▸ **TASK DETAILS**:
Where a line below holds the string "Tipps", that line goes into the answer.

▸ **PROVIDED RECORDS**:
• • • •
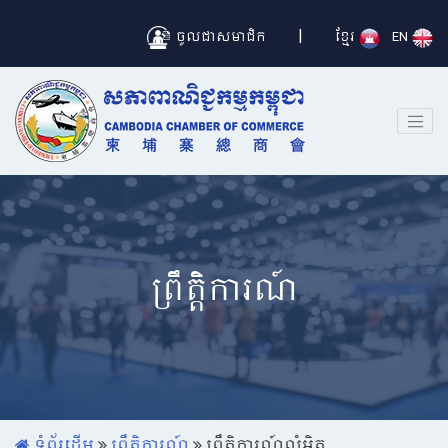
|
ចូលជាសមាជិក
ខ្មែរ
EN
ព្រឹត្តិការណ៍
ទំព័រដើម
ព្រឹត្តិការណ៍
ព្រឹត្តិការណ៍លំអិត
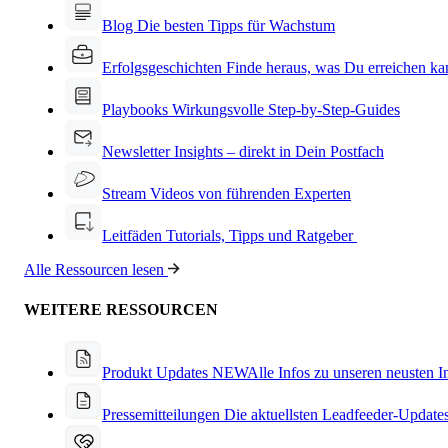
Blog
Die besten Tipps für Wachstum
Erfolgsgeschichten
Finde heraus, was Du erreichen ka
Playbooks
Wirkungsvolle Step-by-Step-Guides
Newsletter
Insights – direkt in Dein Postfach
Stream
Videos von führenden Experten
Leitfäden
Tutorials, Tipps und Ratgeber
Alle Ressourcen lesen
WEITERE RESSOURCEN
Produkt Updates
NEW
Alle Infos zu unseren neusten 
Pressemitteilungen
Die aktuellsten Leadfeeder-Update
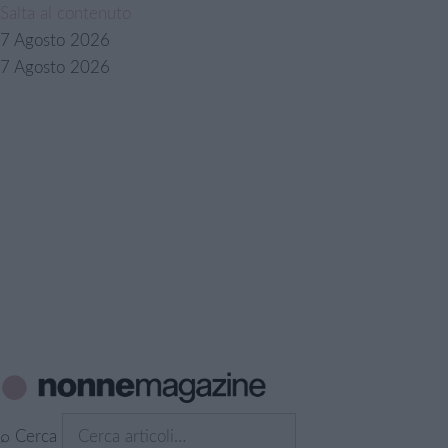
Salta al contenuto
7 Agosto 2026
7 Agosto 2026
⌕
Cerca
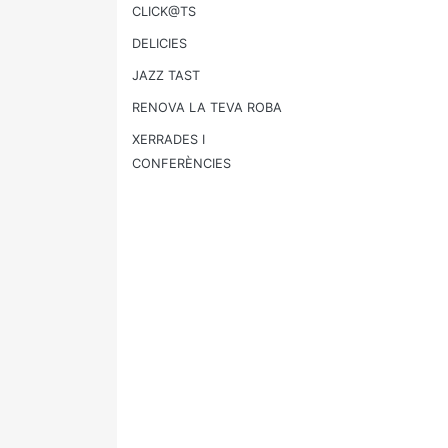
CLICK@TS
DELICIES
JAZZ TAST
RENOVA LA TEVA ROBA
XERRADES I
CONFERÈNCIES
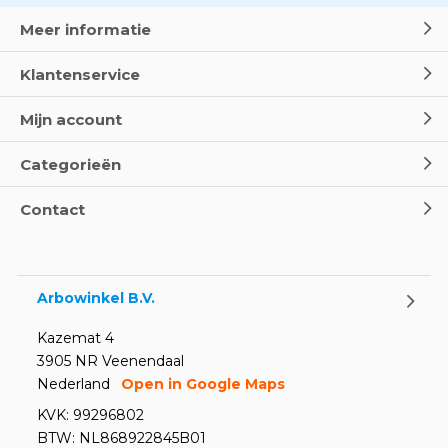
Meer informatie
Klantenservice
Mijn account
Categorieën
Contact
Arbowinkel B.V.
Kazemat 4
3905 NR Veenendaal
Nederland
Open in Google Maps
KVK: 99296802
BTW: NL868922845B01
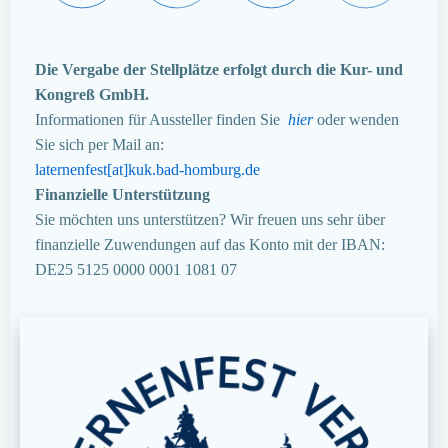
Die Vergabe der Stellplätze erfolgt durch die Kur- und
Kongreß GmbH.
Informationen für Aussteller finden Sie
hier
oder wenden
Sie sich per Mail an:
laternenfest[at]kuk.bad-homburg.de
Finanzielle Unterstützung
Sie möchten uns unterstützen? Wir freuen uns sehr über
finanzielle Zuwendungen auf das Konto mit der IBAN:
DE25 5125 0000 0001 1081 07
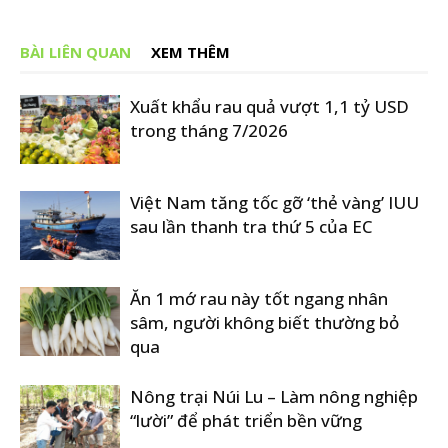
BÀI LIÊN QUAN
XEM THÊM
Xuất khẩu rau quả vượt 1,1 tỷ USD
trong tháng 7/2026
Việt Nam tăng tốc gỡ ‘thẻ vàng’ IUU
sau lần thanh tra thứ 5 của EC
Ăn 1 mớ rau này tốt ngang nhân
sâm, người không biết thường bỏ
qua
Nông trại Núi Lu – Làm nông nghiệp
“lười” để phát triển bền vững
• • • •
▸ **ANSWER TO THE PROBLEM**:
Die besten Tipps für Wachstum
Tutorials, Tipps und Ratgeber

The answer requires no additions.